The foxglove withered, the belladonna shriveled, and all that was green turned dry and spindly, veined with ink.

Night fell quickly. I’d scarcely blinked before the town and forest drowned in darkness. Not a lone star lit the skies.

From under the pillow, I took the flask of purplish smoke and inhaled it. A tingle crept into my blood. When I moved to the edge of the bed, I felt no pain. I tried in vain to stand, so I crawled on hands and knees to the door, clasping the glass shard I’d concealed in a corner of the blanket.

I needed not go far.

Just past the treeline, where the hounds would come upon my body before they ever made it into the town.

I found the door, luckily, unlocked. Panting with effort, I drew myself over a tiled path—past the withered garden, the rotting peach tree, a low fence.

The snow pricked me like needles, cut me like knives, turned me achingly numb.

The air was sharp as glass in my chest. I was past fear.

All I had left was grim determination; to reach the forest before the hounds came, and to die on my own terms.
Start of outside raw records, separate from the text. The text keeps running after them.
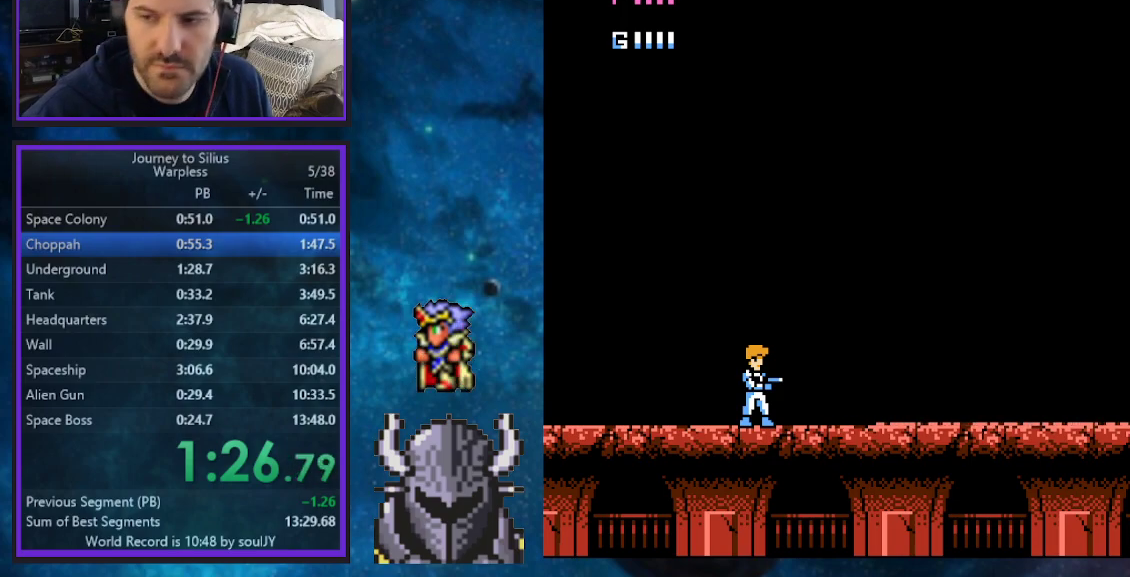
{"buttons": [], "events": []}
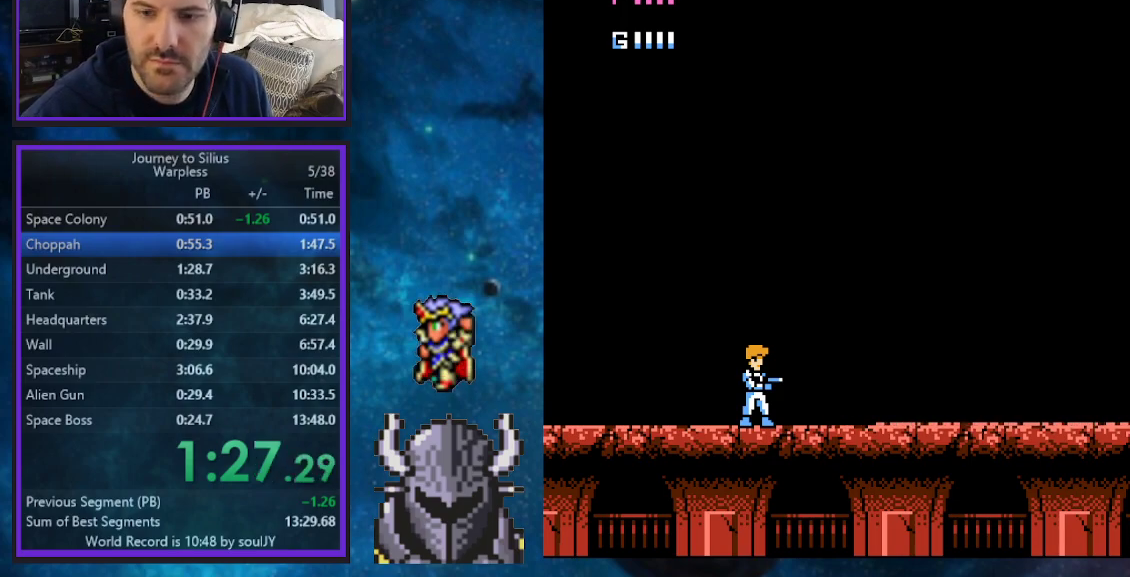
{"buttons": [], "events": []}
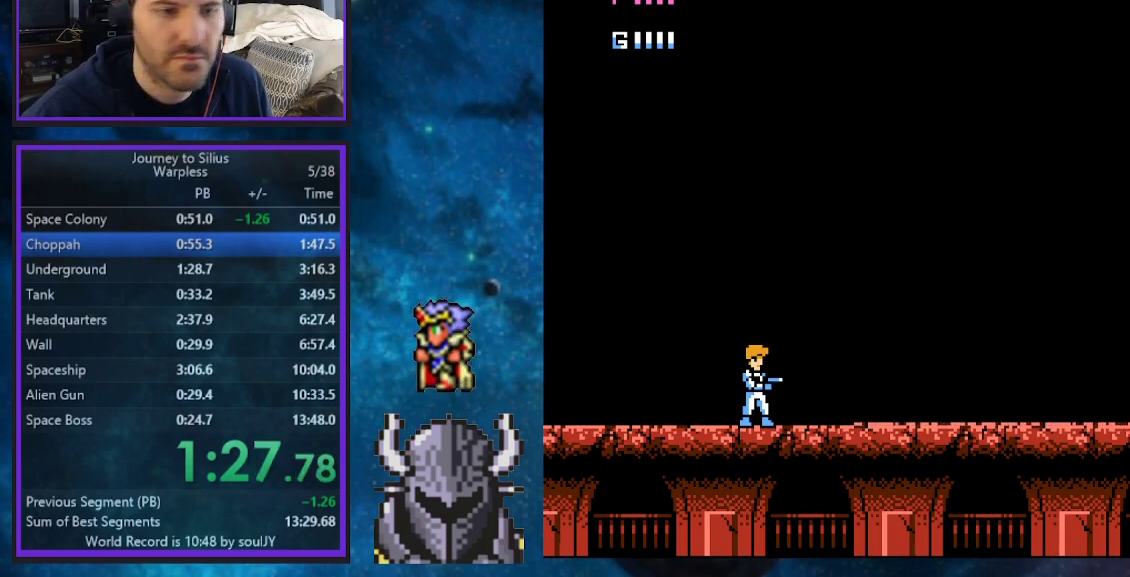
{"buttons": [], "events": []}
They came, as always, quickly.

With the wind at my back I’d crawled just past the briar, into a glade vivid with moss and strangely shifting firs.

From the dark came a whisper of song so sweet I might have chased it, had my legs allowed it.

One moment, I sat against a hollow trunk and squinted, heart ablaze with too-bright vigilance, into the glittering snow.

The next, a pair of blistering yellow eyes blinked at me from the trees.

I did not scream as I readied the shard, nor as the hound lunged.

These things I had expected.

A shadow, quick as a hound and thrice as large, slipped from the dark and pounced. I shrieked as bones cracked and teeth clanked. In my fright, I dropped the glass shard. Something horribly warm splattered my cheek and trickled slowly from my jaw. It reeked of metal and rot.

A wince and a wet, gurgling growl; something tore and snapped.

I looked, though I knew I should not. At my feet, in a tangle of mottled fur and twitching limbs, lay half of a hound.

A little further, amid a dark stain in the snow, its ghastly head rolled back and forth as if it still possessed a sliver of life.

I choked my screech with the sleeve of my frost-stiff nightgown. With numb fingers, I searched for the glass shard. The snow had swallowed it.

A snarl.

I twisted to peer past the trunk. In the pale-lit snow moved a nimble beast. It danced among three—no, four—hounds, evading talons and fangs as easily as if it were the wind.

I held my breath as I watched, in horror and in awe.

I did not see it bite. I heard only the terrible rip of skin and sinew, and a thud as another severed head landed in the snow.

I retreated. I’d seen enough to know with a tide of dread that the beast—whatever it was—was a friend to me only as long as the hounds lived. Once it had torn them to shreds, it would turn to me.

From afar, down the slope and past a maze of briar, beckoned the light and half-open door of the crooked house I’d fled. I became weak at the thought of warm hearth-tiles and blankets and began to drag myself toward it—but the wind hissed darkly in my ear and I wavered.

Let me see you, it whispered. Let me taste you.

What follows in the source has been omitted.